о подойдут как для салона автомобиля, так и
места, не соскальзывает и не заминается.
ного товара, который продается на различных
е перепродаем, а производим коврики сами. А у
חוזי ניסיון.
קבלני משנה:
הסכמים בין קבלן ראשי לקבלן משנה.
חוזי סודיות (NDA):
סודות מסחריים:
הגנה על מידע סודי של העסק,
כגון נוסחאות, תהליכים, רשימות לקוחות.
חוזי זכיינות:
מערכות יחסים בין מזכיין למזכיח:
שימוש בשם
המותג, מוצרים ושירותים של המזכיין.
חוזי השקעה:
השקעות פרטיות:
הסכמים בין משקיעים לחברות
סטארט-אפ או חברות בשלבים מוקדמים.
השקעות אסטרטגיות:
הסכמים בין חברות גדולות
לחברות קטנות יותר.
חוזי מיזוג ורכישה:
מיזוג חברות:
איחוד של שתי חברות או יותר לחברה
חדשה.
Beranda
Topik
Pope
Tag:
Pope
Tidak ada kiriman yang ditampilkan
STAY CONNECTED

- - -

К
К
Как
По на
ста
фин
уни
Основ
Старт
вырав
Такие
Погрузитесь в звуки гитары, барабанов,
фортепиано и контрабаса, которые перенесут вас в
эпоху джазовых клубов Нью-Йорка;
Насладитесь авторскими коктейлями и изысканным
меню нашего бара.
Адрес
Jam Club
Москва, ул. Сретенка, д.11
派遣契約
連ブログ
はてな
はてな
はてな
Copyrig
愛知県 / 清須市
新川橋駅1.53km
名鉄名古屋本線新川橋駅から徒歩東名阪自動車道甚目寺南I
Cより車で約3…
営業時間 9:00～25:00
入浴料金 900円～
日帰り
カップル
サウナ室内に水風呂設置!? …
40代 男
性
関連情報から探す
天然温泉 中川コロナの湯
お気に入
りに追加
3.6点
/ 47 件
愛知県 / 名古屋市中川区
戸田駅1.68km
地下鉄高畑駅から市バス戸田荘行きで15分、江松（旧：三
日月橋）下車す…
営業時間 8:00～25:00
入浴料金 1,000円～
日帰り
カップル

- - -

Rewrite everything in the listing from the line containing "о подойдут как для салона автомобиля, так и" down to the line containing "STAY CONNECTED", replacing "Beranda" with "Home" and leaving all else unchanged. Give only those lines.

Output below:
о подойдут как для салона автомобиля, так и
места, не соскальзывает и не заминается.
ного товара, который продается на различных
е перепродаем, а производим коврики сами. А у
חוזי ניסיון.
קבלני משנה:
הסכמים בין קבלן ראשי לקבלן משנה.
חוזי סודיות (NDA):
סודות מסחריים:
הגנה על מידע סודי של העסק,
כגון נוסחאות, תהליכים, רשימות לקוחות.
חוזי זכיינות:
מערכות יחסים בין מזכיין למזכיח:
שימוש בשם
המותג, מוצרים ושירותים של המזכיין.
חוזי השקעה:
השקעות פרטיות:
הסכמים בין משקיעים לחברות
סטארט-אפ או חברות בשלבים מוקדמים.
השקעות אסטרטגיות:
הסכמים בין חברות גדולות
לחברות קטנות יותר.
חוזי מיזוג ורכישה:
מיזוג חברות:
איחוד של שתי חברות או יותר לחברה
חדשה.
Home
Topik
Pope
Tag:
Pope
Tidak ada kiriman yang ditampilkan
STAY CONNECTED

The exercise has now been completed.